For that the wireless device needs to operate shortly with that base station in enhanced coverage mode.
Additionally it is foreseen as an advantageous embodiment wherein the enhanced coverage base station is the same base station as the first base station.
That means that the base station the wireless device is currently camping on, hereinafter the serving base station, supports the both operation modes of normal coverage and enhanced coverage. It is therefore advantageous when a wireless device camps in normal coverage mode on such a base station, that in course of camping on such a base station, the wireless device also determines if the serving base station supports enhanced coverage mode. Generally the same procedure needs to be applied as stated above, as if a different base station would broadcast the EC-SIB.

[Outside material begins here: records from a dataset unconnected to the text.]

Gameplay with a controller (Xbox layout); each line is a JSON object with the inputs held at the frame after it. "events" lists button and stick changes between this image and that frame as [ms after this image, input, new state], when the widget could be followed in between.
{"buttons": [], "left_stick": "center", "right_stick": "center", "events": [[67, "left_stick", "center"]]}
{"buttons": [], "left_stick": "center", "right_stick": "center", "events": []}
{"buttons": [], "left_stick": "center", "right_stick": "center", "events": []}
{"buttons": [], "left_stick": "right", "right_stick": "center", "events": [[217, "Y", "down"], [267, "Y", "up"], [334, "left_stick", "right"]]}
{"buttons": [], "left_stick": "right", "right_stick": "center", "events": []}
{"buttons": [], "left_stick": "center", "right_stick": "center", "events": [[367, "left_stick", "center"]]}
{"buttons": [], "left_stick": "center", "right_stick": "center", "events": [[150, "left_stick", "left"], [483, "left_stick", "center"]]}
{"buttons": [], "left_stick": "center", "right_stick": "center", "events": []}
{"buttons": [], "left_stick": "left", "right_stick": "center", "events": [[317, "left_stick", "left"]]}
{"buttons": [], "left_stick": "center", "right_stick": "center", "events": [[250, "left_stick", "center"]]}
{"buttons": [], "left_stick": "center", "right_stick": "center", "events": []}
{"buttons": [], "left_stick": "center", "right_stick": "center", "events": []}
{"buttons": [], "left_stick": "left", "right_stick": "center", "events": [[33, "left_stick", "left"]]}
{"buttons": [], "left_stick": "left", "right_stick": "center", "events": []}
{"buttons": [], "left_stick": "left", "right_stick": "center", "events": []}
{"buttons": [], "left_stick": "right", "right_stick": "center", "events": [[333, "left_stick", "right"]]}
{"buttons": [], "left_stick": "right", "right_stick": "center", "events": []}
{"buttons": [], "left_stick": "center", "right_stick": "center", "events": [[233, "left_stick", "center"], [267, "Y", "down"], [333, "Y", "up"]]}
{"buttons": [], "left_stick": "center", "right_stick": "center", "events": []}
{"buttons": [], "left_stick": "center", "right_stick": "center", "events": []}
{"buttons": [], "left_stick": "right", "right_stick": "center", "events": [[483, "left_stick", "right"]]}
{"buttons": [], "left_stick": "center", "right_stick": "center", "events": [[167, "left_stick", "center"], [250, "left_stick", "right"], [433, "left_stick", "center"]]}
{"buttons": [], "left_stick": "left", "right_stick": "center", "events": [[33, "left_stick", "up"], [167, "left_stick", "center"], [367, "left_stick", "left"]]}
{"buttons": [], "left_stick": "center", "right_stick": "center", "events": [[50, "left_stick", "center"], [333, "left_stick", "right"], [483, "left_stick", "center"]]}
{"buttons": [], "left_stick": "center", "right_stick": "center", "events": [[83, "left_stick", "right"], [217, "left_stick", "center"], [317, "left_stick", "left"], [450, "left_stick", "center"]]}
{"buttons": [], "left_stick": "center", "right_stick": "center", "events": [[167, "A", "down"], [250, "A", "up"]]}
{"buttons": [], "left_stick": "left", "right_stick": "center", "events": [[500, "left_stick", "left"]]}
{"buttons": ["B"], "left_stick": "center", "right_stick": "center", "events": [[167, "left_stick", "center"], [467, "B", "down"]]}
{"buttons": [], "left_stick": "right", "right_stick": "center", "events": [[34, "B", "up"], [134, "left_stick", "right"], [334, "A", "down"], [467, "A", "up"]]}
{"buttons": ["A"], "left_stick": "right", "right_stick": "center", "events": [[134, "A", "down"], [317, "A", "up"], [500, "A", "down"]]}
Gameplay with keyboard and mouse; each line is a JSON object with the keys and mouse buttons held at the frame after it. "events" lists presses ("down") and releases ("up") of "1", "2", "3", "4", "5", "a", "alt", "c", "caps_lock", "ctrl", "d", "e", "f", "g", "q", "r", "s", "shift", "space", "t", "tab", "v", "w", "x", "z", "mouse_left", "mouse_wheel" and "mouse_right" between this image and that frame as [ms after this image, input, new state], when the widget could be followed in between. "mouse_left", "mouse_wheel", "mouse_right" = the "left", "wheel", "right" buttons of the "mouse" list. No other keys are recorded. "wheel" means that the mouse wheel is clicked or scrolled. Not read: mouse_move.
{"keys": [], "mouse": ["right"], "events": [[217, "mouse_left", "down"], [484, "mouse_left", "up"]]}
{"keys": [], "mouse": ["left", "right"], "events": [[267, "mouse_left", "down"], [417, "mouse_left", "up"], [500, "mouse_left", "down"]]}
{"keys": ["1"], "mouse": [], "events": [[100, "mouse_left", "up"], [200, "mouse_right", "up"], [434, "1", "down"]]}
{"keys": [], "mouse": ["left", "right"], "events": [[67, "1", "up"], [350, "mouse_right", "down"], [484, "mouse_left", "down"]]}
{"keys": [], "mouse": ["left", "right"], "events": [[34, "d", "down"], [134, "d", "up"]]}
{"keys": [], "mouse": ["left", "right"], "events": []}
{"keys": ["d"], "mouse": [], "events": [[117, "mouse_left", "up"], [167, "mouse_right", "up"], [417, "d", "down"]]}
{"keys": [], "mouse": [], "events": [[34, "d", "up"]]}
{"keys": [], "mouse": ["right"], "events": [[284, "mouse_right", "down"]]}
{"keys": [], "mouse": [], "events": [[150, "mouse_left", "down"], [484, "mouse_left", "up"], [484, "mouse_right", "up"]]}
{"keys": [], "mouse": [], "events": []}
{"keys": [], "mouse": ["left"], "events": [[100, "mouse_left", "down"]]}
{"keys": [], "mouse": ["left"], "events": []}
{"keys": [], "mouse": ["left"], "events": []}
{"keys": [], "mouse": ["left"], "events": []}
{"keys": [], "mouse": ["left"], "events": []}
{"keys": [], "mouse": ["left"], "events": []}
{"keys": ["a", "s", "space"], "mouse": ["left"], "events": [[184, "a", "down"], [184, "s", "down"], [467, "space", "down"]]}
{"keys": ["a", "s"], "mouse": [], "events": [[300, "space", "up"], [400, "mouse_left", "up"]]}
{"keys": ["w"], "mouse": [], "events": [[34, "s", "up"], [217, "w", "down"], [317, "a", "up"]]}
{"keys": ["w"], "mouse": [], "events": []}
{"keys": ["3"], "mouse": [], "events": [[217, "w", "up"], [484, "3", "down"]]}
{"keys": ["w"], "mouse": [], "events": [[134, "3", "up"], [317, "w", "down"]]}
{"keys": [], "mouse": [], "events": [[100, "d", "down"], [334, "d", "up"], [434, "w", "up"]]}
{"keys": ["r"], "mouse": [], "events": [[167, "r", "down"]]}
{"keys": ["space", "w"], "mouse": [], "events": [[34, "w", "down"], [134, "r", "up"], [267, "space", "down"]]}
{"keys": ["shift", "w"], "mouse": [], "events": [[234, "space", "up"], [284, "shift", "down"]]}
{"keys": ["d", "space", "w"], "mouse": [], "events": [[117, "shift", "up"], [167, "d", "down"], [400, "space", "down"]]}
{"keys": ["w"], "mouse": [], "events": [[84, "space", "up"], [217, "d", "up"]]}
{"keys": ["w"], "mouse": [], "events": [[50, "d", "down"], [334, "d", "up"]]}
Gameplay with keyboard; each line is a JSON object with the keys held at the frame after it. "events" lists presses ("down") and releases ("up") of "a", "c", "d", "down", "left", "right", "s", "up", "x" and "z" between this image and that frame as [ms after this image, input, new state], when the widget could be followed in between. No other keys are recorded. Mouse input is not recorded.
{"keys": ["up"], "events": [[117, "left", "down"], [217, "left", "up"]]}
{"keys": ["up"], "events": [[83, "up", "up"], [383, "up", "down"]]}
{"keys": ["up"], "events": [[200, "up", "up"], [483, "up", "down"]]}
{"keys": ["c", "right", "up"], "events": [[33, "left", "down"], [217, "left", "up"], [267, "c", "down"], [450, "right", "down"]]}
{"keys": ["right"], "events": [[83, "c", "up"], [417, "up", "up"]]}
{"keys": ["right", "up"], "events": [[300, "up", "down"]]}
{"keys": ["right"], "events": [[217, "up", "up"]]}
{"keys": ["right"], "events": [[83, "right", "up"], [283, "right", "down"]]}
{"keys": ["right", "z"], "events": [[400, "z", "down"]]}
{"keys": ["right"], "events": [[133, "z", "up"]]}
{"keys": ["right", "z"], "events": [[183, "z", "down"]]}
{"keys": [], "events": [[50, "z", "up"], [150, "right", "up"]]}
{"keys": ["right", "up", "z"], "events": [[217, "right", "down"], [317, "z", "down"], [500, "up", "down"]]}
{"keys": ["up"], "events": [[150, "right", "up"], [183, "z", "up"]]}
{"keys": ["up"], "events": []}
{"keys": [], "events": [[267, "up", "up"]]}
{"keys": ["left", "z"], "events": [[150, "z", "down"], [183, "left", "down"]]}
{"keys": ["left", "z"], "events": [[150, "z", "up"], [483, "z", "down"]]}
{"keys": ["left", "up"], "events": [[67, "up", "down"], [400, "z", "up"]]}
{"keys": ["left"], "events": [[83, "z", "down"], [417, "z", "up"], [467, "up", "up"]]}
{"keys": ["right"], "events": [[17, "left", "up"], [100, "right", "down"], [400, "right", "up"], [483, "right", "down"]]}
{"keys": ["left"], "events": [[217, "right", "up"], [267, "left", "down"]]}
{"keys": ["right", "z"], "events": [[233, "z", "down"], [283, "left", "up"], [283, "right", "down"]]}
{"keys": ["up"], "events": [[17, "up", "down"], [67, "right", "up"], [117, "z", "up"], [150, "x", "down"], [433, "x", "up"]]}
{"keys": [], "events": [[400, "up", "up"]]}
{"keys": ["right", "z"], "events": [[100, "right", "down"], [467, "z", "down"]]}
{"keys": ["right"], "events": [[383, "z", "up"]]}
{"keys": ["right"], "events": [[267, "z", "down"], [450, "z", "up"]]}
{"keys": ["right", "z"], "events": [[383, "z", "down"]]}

Irrespective of from which base station the data are received, at least one set of data relating to the received and decoded EC-SIB and the respective base station is then stored in a memory of the wireless device for later usage. In particular such storage is carried out in a permanent flash memory. But as some data need to be re-read after each power off and restart, at least for those data it would also suffice to store in volatile memory.
With that storing the wireless device is in the first place prepared for detecting a jamming condition and take necessary measures. However, in case some time has passed, the stored information might be outdated.
Hence it is proposed in another preferred embodiment a method, further comprising the step, after storing said data, of regularly monitoring said enhanced coverage system information broadcast for a change indication, indicating a change in the enhanced coverage system information broadcast, upon detection of a change indication repeating said receiving and storing steps.
With this embodiment it is assured that the wireless device has the most up to date information available regarding the enhanced coverage capabilities. In particular the EC-SIB comprises a flag, the so-called SystemInfoValue tag, that indicates if a change has happened compared to the previously read submission. The SIBs are distributed over a couple of broadcast blocks, and in the first and preferably most frequently broadcasted SIB, the SystemInfoValue tag is broadcasted. Whenever any of the SIB fields has changed, then the SystemInfoValue tag is incremented. Hence by reading that one SystemInfoValue tag is sufficient for the wireless device to figure out, if the rest of the EC-SIBs need to be read again.
This embodiment in particular is applicable to stationary devices, which do not change its position relative to the neighboring base stations.
However regularly or triggered by a detecting position change this monitoring would also solve the issue for a wireless device which is not stationary.
Between the last complete reading and storing of the EC-SIBs and the next method steps there might be last some time. The next step is triggered by detecting a situation where it is most likely that the wireless device is affected by a jamming condition, that means signals from the serving base station cannot be decoded anymore, although there is sufficient energy in the frequency band occupied by the downlink signals from the wireless device.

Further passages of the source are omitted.